Porting Oracle’s “First Cup” Tutorial to Wildfly / JBoss

  JBoss, Tutorial, Wildfly

What is in the Oracle Java EE 7 SDK

You should have installed the required software by  now, so let’s jump right into the original First Cup tutorial source code which comes with the downloaded java_ee_sdk-7u2.zip file. It is a good idea to extract it to your desktop as we may need to look into it a few times. As a matter of fact, we don’t need the sources at all but the custom maven archetypes which are included. These archetypes are contained in source code, so we need to compile them and install them into our local maven repository. Although you could skip this step, it would require you to either manually set up the needed project structures later, or use one of the standard maven archtypes like maven-archetype-jee-simple and give it a finishing touch in order to match our targeted project structure.

For simplicity sake, we use the archetypes in the Java EE 7 SDK download file. If you fully unzipped the file to your desktop, go into /glassfish4/docs/firstcup/example/archetypes. There you see two folders, each containing a custom archetype source package. If you press and hold the shift-key on your keyboard and right-click on the ‘dukes-age-archetype’ folder, the context menu will offer you to open a terminal window already pointing to this folder. In the terminal, you just need to enter the mvn install command and the archetype is compiled, bundled and installed in your local maven repository. Do the same for the other custom archetype folder ‘firstcup-war-archetype’.

Admittedly, these custom archetypes have been designed with NetBeans in mind, so when used during project creation, we’ll have to fix a few glitches afterwards.

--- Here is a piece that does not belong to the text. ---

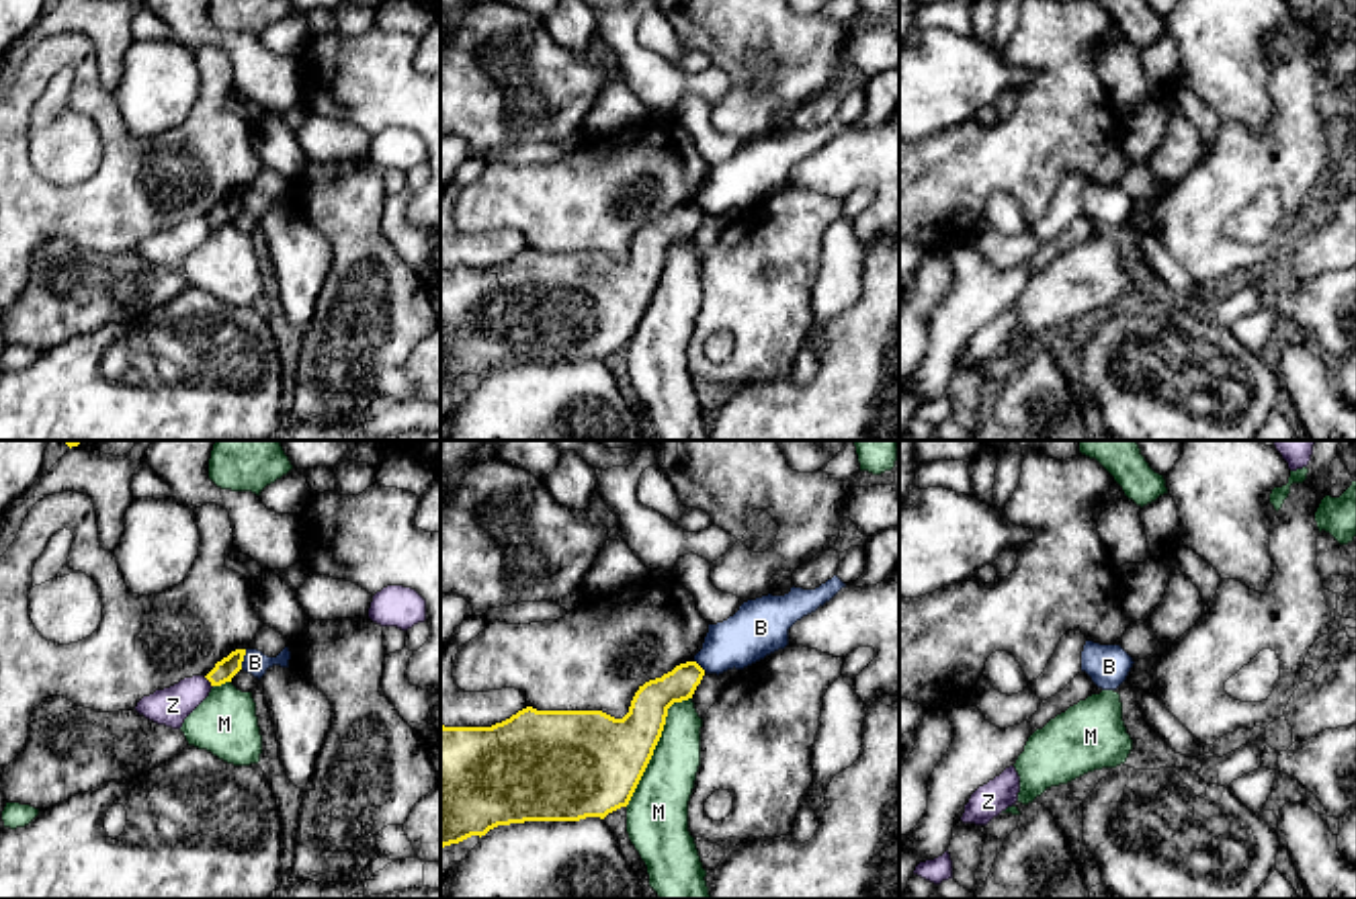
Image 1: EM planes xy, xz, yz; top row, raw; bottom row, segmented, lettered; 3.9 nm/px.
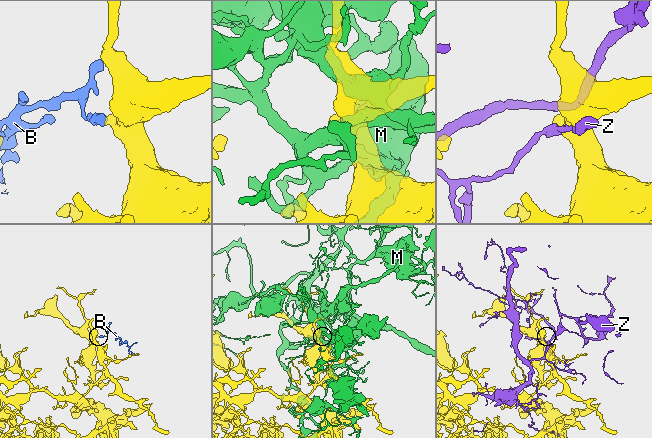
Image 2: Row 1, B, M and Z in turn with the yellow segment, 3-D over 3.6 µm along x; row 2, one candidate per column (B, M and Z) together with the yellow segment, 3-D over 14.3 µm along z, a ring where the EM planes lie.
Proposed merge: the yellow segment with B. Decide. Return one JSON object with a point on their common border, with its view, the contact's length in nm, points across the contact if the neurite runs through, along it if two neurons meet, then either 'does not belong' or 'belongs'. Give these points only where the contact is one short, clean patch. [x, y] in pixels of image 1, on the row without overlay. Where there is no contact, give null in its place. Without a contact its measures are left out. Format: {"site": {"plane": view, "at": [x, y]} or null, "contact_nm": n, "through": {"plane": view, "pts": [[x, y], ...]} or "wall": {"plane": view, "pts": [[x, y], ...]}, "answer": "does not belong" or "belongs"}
{"site": {"plane": "xy", "at": [242, 201]}, "contact_nm": 80, "wall": {"plane": "xy", "pts": [[246, 191], [240, 209]]}, "answer": "does not belong"}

One last word about the content of ‘java_ee_sdk-7u2.zip’. Although it includes the complete source code, we won’t use it at all in this tutorial, simply because the Oracle tutorial depends on the initially created artifacts by incrementally explaining and manually completing the code. Therefore, you MUST read the Oracle tutorial and follow the coding instructions to fully understand the Java EE 7 concepts behind it. Fortunately, Oracle has consequently seperated the NetBeans project setup and configuration from the coding parts, so you can easily skip their project setup stuff because this is exactly what my tutorial is about: Guiding you through the project setup using JBoss Developer Studio and Wildfly. Therefore, I recommend to start the Oracle tutorial at chapter 2.1. From then on, just skip project setup details as you come across them.